It’s Black History Month, but make no mistake, we are making history 365 days of the year. For the first time in our country’s history, the Vice President of the United States of America is a black woman. The youngest poet laureate to speak at a presidential inauguration was a black woman. There are black CEOs of fortune 500 companies, black astronauts, news anchors, Olympic athletes, and more. While we still have a LONG way to go as a country, the fact remains, we have come a mighty long way in celebrating, acknowledging, and honoring black people for their contributions to the world.
As a child of the 90s, I didn’t have to look far to see myself in mainstream media. Oprah, Tyra Banks, Queen Latifah, Aunt Viv (both versions lol), Claire Huxtable … the list goes on. We were well represented in prime time media and throughout the entertainment industry. I was blessed to not feel as limited by my blackness as my mother and grandmother.
My mother became a registered nurse because that was the height of success within her culture for her generation. She didn’t give any thought to becoming a physician. It wasn’t a consideration because it wasn’t a norm. Decades later she finished her PhD, and shared that had she seen herself represented in the field, she would have pursued an M.D. instead of a nursing degree. Her mother was a homemaker - a nice way of saying she cleaned other folks homes.
One would think that with programming like “Black Girls Rock,” "Black Panther," and more available today, that I wouldn’t have to worry about fostering healthy esteem in my black children. We’ve had a black president! They should grow up knowing they can be anything, right?!
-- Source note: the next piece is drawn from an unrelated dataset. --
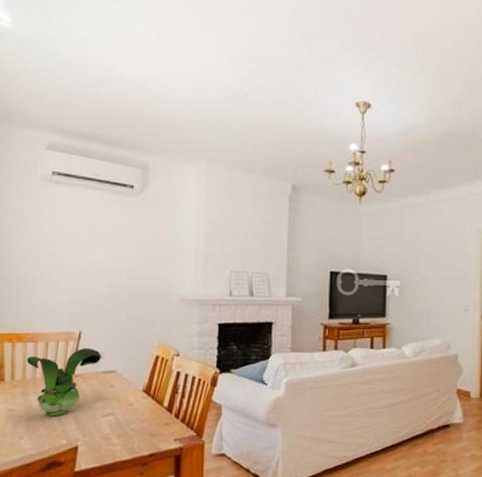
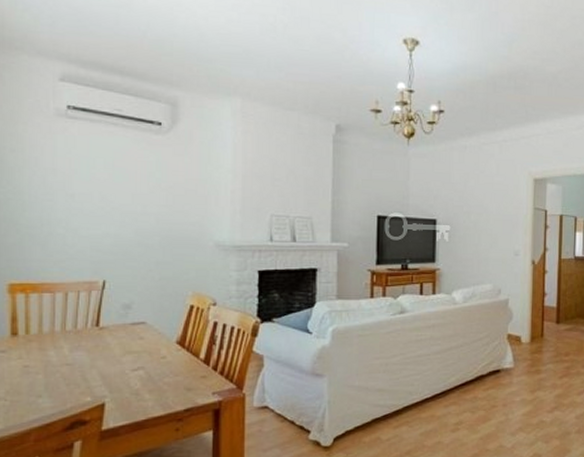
toy figurine: present [26,347,101,417] -> none [43,298,129,373]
While I was raised to believe the same, lack of representation in the sciences, law, and even finances made me feel unwelcome in those arenas; and colorism was/still is a BIG deal. It is my goal as a parent for my children to see the sky as their ceiling and their skin tone as a gift, a part of a rich legacy of royalty. This requires intentionality.
So, how am I fostering healthy self esteem in my children?
Their little libraries are filled with books that have illustrations of children that look like them. Click on the links below for a few suggestions if you’re interested in adding books to your little one’s library:
Highlighting beauty in others. This is a big one. A clear indication of healthy self esteem is the ability to acknowledge and celebrate others. When we’re getting ready for our daily routines, I have the kids complement one another. Toddlers especially are prone to compare and be bothered by someone having access to something they don’t have. They want to know and understand why they don’t have “that” (whatever that is) too. By encouraging them to celebrate others, I’m nipping that human tendency in the bud early!
Ex: My two daughters have very different hair textures. One is thick with loose coils, while the other has shorter tight coils. Whenever they’re both getting their hair done they take turns talking about what’s nice about the other’s hair (even if it’s gibberish lol). My older daughter initially would question why her sister had a bow that she didn’t. Whether it’s a bow, hair length, or curl patterns, I want my girls to celebrate what the other has. A candle never loses its spark by lighting another candle. In fact the flame grows brighter.
I’m intentionally teaching them that black history didn’t start with slavery. Imagine being a young child in school (the ONLY black child at that) and every time your race’s history is referenced, it’s in the context of slavery, struggle, discrimination, and hardship. Who wouldn’t feel inferior if that's all you were taught? Black history for my kids starts with the garden of Eden, Samson and his strength, Jesus and his woolly hair, Kings and Queens of Egypt, Mathematicians and Scientists that conceived and built the pyramids and more. I will show them the evidence that Romans and Greeks ventured to Africa to learn from us centuries before Africans were stolen property viewed as savages. My children will learn their history from the context of royalty, not suffering. That alone is a game changer in self perception.